US Intel: China ordered attack on Indian troops in Galwan River Valley

Washington DC [USA]: A senior Chinese general authorised his forces to attack Indian troops in the Galwan River valley last week, resulting in a brutal skirmish that killed dozens and dramatically escalated tensions between the two Asian powerhouses, according to a U.S. intelligence assessment.

Gen. Zhao Zongqi, head of the Western Theater Command and among the few combat veterans still serving in the People's Liberation Army, approved the operation along the contested border region of northern India and southwestern China, a source familiar with the assessment says on the condition of anonymity.

According to U.S. News, Zhao, who has overseen prior standoffs with India, has previously expressed concerns that China must not appear weak to avoid exploitation by the United States and its allies, including in New Delhi, the source says, and saw the face-off last week as a way to "teach India a lesson."

The assessment contradicts China's subsequent assertions about what happened on June 15.

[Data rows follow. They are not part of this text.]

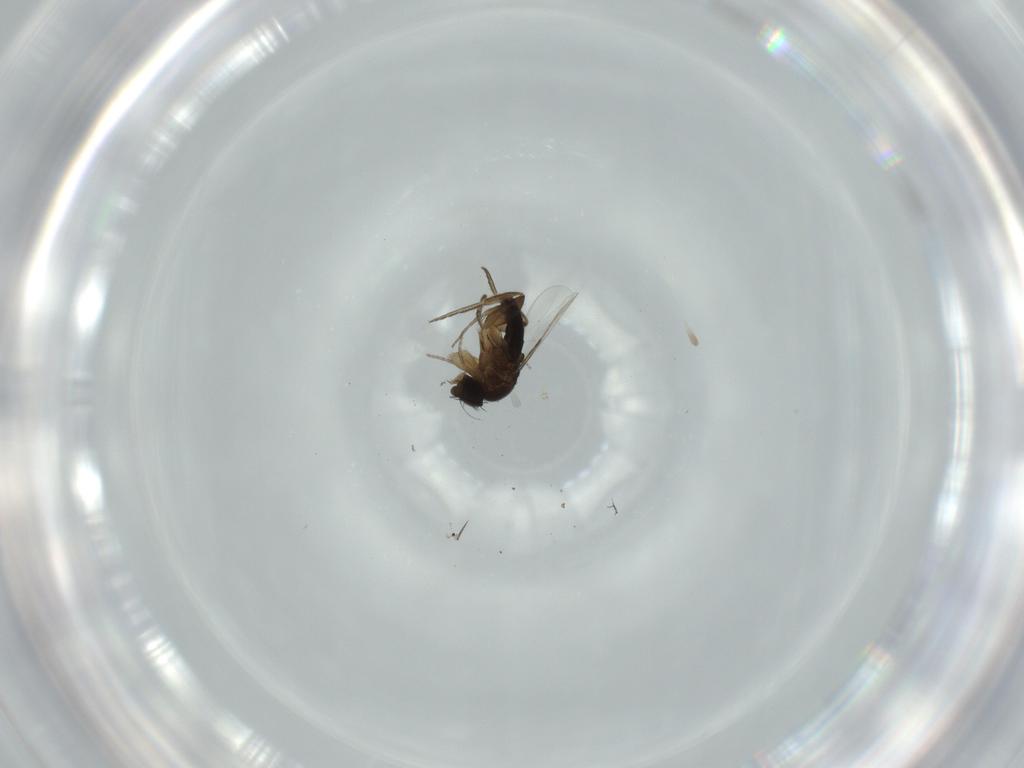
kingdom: Animalia
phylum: Arthropoda
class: Insecta
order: Diptera
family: Phoridae
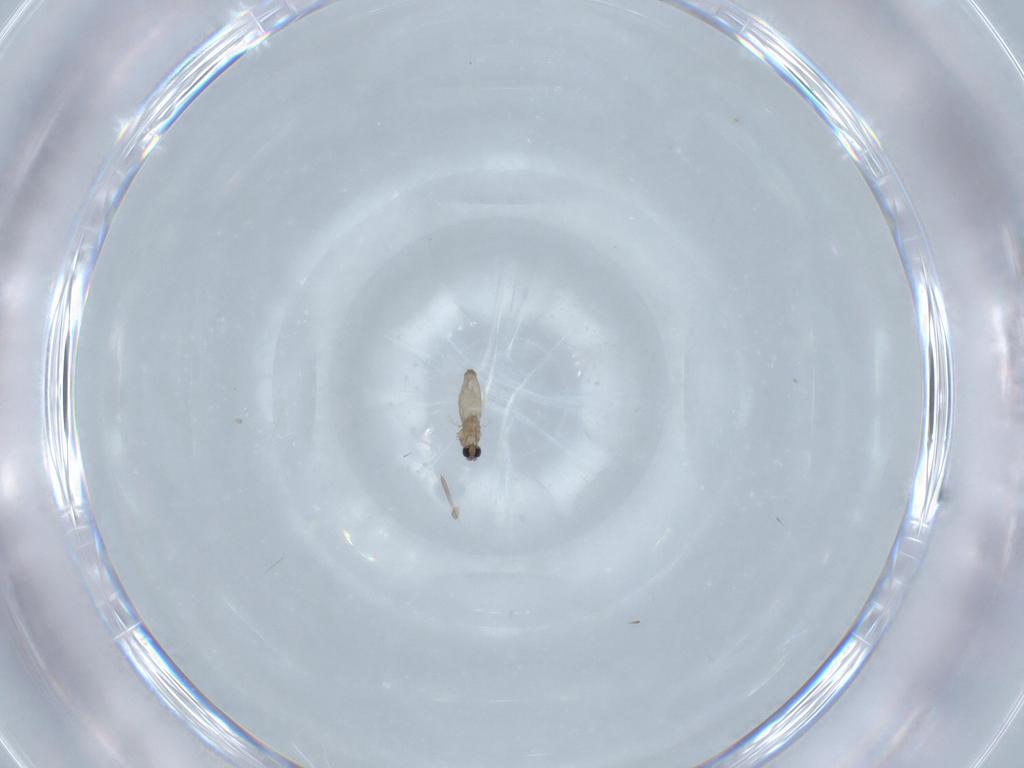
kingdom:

And it indicates the deadly and contentious incident - in which at least 20 Indian and 35 Chinese troops died, and reportedly a handful on each side were captured and subsequently released - was not the result of a tense circumstance that spiralled out of control, as has happened before, but rather a purposeful decision by Beijing to send a message of strength to India.

Yet that plan appears to have backfired, as the incident sparked widespread outrage in India that continues a week later. And Beijing's attempts to make India more amenable to future negotiations, including about contested territory, instead appear to have pushed the economic giant closer to the U.S.

Much is at stake, far beyond territorial control. The U.S. has pressured India for months to back away from employing Chinese tech company Huawei to help build its 5G infrastructure. In the aftermath of June 15 incident Indians were reportedly deleting Chinese social media app TikTok and destroying phones made in China.

"It does the very opposite of what China wanted," the source says, adding that "this is not a victory for China's military."

It remains unclear the extent to which Chinese President Xi Jinping was involved in the decisions that led to the bloody encounter, though analysts familiar with Chinese military decision making say he would have almost certainly known about the orders.

Troops had massed on both sides of the border in recent months in the northern India region of Ladakh and the southwestern Chinese region of Aksai Chin, causing global concerns of a potential escalation between the two.

Private geo-intelligence firm Hawkeye 360 recently reported that satellite imagery from late May showed a buildup on the Chinese side of what appeared to be armed personnel carriers and self-propelled artillery.